- [Task directions]
Answer these from the passage on the lexical decision task:
1. Which two measures did the study look at?
2. Since when has lexical decision been one of the most used tasks in psycholinguistic literature?
3. What do participants decide about the printed stimulus they see on the screen?

A lexical decision task

In this second application, we studied the behavior of EMOT and DGA measures by looking at participants’ performance in a lexical decision task.

General context and motivation

Lexical decision is one of the most used task in psycholinguistic literature since the 1960s. Generally, in this task, participants see a printed stimulus on the screen (e.g., hand) and have to perform a dichotomous choice to decide whether it is a real word or not. The lexical decision task is widely used in the study of visual world recognition and reading. Since this task is very simple and versatile, it has been employed in tens of different experimental situations and is suitable for studying multiple levels of the linguistic processing (e.g., Hawkins, Brown, Steyvers, & Wagenmakers, 2012; Norris & Kinoshita, 2008; Yap, Balota, Tse, & Besner, 2008).

- [Available data]

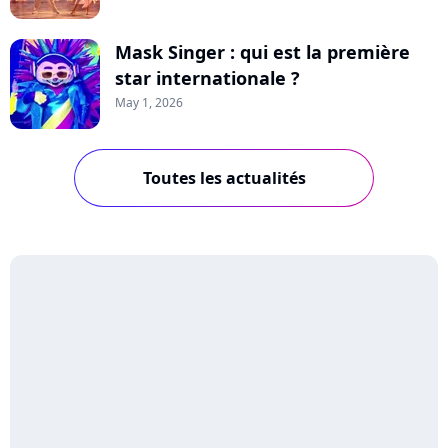
Mask Singer : qui est la première
star internationale ?
May 1, 2026
Toutes les actualités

- [Response area]
1. EMOT and DGA.
2. Since the 1960s.
3. Whether it is a real word or not.